* _Tugas_
Dalam teks tentang penyerangan barak di pusat kesehatan masyarakat, di mana Marselinus dan ketiga suster bersembunyi setelah keluar dari barak?

* _Teks yang Diberikan_
+++

Perawat yang selamat, Marselinus Ola Atanila, bercerita, pada hari nahas itu dia bersama tiga suster dan dua mantri berada di salah satu barak di pusat kesehatan masyarakat. Tiba-tiba sekelompok orang datang dan menghancurkan kaca jendela, memukul pintu, serta berusaha masuk ke barak. “Mereka menyiram bensin di sekitar barak dan membakarnya,” kata Marselinus di Jayapura.

Mendekam di barak selama sekitar sepuluh menit, Marselinus dan ketiga suster akhirnya memutuskan keluar. Kobaran api membesar dan mulai meruntuhkan atap. Namun anggota kelompok bersenjata sudah berkerumun. Ia dan ketiga suster lari dan bersembunyi di toilet salah satu rumah penduduk.

Setengah jam berlalu, kerusuhan malah membesar. Marselinus memutuskan kabur bersama tiga tenaga kesehatan lain. Upaya ini gagal. Ia terpojok dan dikepung kelompok penyerang yang membawa sejumlah senjata. Satu-satunya cara untuk lolos dari sergapan adalah melompat ke jurang di belakang barak.

“Saya tanya suster bagaimana harus mengamankan diri. Mereka jawab, 'Kita lompat saja.' Saya menghitung satu sampai tiga lalu melompat. Para suster mengikuti saya untuk melompat,” ucap Marselinus. Mereka tersangkut di semak-semak jurang.

+++

* _Informasi yang Ditampilkan_

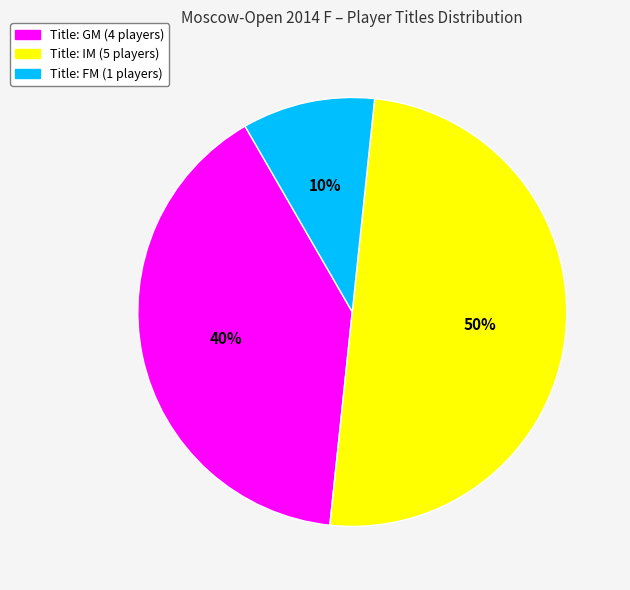

To the nearest percent, what is the average slice percentage?

33%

+++

* _Kolom Jawaban_
Di toilet salah satu rumah penduduk.